──────── Текст для чтения

Подобно Лермонтову, Герцену и многим их сверстникам в 30-е годы, молодые поэты 40-х годов тяжело переживают свою оторванность от действительности, невозможность примирения с ней и свое бессилие и бесплодность в стороне от жизни, в положении «лишних людей». Они жалуются на душевное раздвоение, на непомерную «рефлексию», приводящую к утрате непосредственности, к слабости чувства и воли.
Поэты 40-х годов принадлежат к поколению, выросшему под гнетом николаевской реакции, в атмосфере ликвидации надежд на революцию и революционных стремлений. Протестуя против окружающей действительности, страдая при виде социального зла и гордясь своим «святым» и «высоким» страданьем, они мучительно — и тщетно, пока остаются «лишними людьми», — ищут идейной опоры для своего недовольства, путей борьбы со злом.
В позднейшей статье о Лермонтове Аполлон Григорьев писал: «Тоска, которая грызла скептика Обермана, романтика Рене, героев Байрона, перешла и к нам, людям эпохи Бельтовых и Рудиных, по наследству. Мало людей, которых бы не коснулось ее тлетворное дыхание, да и тех не коснулось оно разве только потому, что вообще мало касались их какие-либо интересы духа»[23].

────────────────

Что требуется
Под гнетом чего, согласно тексту о поэтах 40-х годов, выросло их поколение? Записи здесь никакой роли не играют.

──────── Материалы для анализа

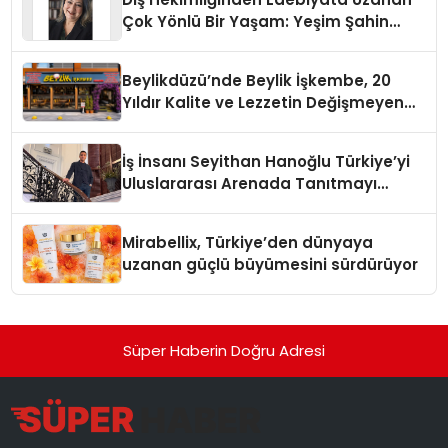
Çok Yönlü Bir Yaşam: Yeşim Şahin
Yaman
Beylikdüzü’nde Beylik İşkembe, 20
Yıldır Kalite ve Lezzetin Değişmeyen
Adresi
İş İnsanı Seyithan Hanoğlu Türkiye’yi
Uluslararası Arenada Tanıtmayı
Hedefliyor
Mirabellix, Türkiye’den dünyaya
uzanan güçlü büyümesini sürdürüyor
Süper Haberin Doğru Adresi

────────────────

Письменный ответ
Под гнетом николаевской реакции.